Bonus✨:What’s your favorite family meal?”

Millennial perspectives:

  • Eric - “When I worked at Pineapple and Pearls in DC, our head chef was Chinese-American and used to make this steaming bowl of tomato, egg and rice. It was so warm and filling and good!”
  • Eddie - “My mom’s tamales during Christmas time. It’s something special she’s done since we were kids, and definitely a laborious process.”
  • Mike - “I worked in a predominantly Hispanic kitchen at one of my locations, and they cooked a lot: pupusas, tacos, they really brought me into the culture. That was definitely one of the best times I had with family meals. I also worked with a lot of scratch kitchen chefs, and one chef from New Orleans who would make us jambalaya and gumbo. That was definitely another favorite.”
  • Drew - “My last family meal in the restaurant world was right before COVID started. There was chicken, pasta and pizza, all made in the kitchen. It was less about the food and more about the folks in the kitchen who had really become family.”

Gen Z perspectives:

  • Olivia - “The ham, definitely. It was so good. I also used to work at Outback. Even though I left a while ago, everything on the menu is still so good.”
  • Amanda -When you’re a prep cook, family meal is your job. When I worked at Ris in DC, they would make Thanksgiving dinner for everybody. We would all sit down in the very nice dining room in our aprons. That place was one of my favorite restaurant experiences.”
  • Marguerite - The way it works at a sports bar, you’re usually too busy to sit down and eat, or you eat really quickly over a trash can. Our cook, Miguel, makes the best buffalo chicken wraps. And when I say buffalo chicken wrap, I really mean just a vehicle for ranch. So anything with ranch is my favorite family meal.”
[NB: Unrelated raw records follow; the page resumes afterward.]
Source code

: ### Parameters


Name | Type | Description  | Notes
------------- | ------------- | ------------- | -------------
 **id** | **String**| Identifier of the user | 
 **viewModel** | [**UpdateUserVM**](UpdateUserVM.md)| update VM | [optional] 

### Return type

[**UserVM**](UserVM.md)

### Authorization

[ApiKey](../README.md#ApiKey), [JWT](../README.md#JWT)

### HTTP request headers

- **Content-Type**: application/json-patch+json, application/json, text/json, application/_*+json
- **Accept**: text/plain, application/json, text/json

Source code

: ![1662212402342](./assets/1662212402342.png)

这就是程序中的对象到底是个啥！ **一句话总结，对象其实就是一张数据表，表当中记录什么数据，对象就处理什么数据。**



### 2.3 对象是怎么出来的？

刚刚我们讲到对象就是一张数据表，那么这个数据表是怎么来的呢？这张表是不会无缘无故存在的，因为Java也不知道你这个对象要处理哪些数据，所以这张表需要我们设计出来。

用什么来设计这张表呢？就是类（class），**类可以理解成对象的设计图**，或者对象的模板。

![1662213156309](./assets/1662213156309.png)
The verdict: No battle, just hardworking restaurant people

Whether you’re a seasoned restaurateur or a Gen Z server just starting out, the highs and the lows of the restaurant world make it both memorable, character-building and fun. And as many of our [me]ople shared, something everyone should experience at least once. When it comes to the “battle” between the generations, there’s really no battle at all, just hardworking folks of all ages, backgrounds and lived experiences doing (and serving) their best work to the millions of people who dine out every single day. Whether you’re Gen Z, a millennial, or somewhere in between, being a restaurateur is definitely something to be proud of.